Brief: Using the listing below, retype exactly the lines starting at the one with "Page size: 2001x1125." and ending at the one with "List each element's", and include both.
=== Records supplied ===
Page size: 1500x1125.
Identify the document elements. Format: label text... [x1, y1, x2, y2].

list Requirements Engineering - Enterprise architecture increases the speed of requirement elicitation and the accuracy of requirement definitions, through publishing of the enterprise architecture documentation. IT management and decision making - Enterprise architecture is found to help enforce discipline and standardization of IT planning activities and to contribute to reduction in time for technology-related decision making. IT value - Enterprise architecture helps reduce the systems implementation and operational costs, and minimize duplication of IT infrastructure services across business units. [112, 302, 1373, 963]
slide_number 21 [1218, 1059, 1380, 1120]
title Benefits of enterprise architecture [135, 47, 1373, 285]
===
=== Records supplied ===
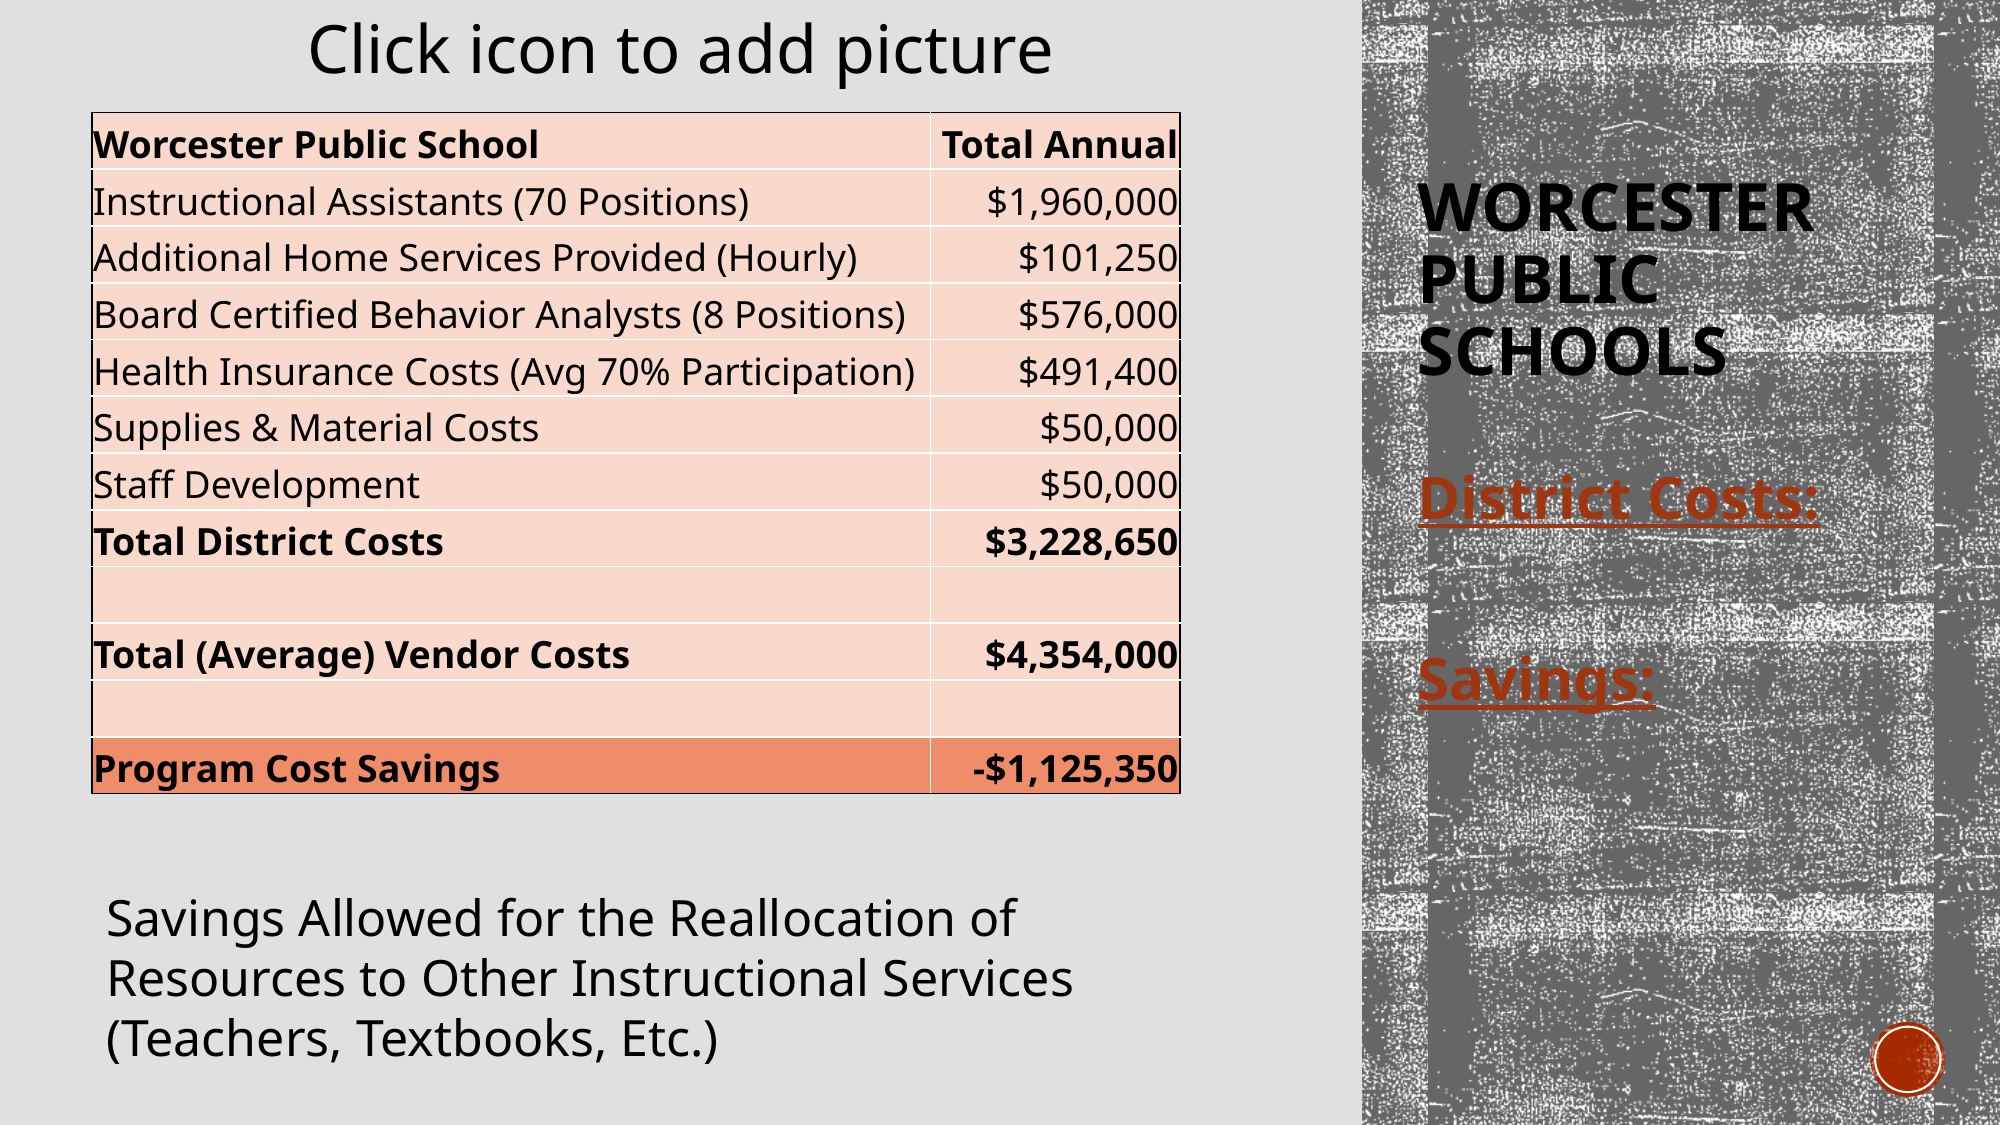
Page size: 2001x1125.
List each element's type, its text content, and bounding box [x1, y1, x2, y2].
===
Answer to this problem:
Page size: 2001x1125.
List each element's type, its text content, and bounding box [x1, y1, x2, y2].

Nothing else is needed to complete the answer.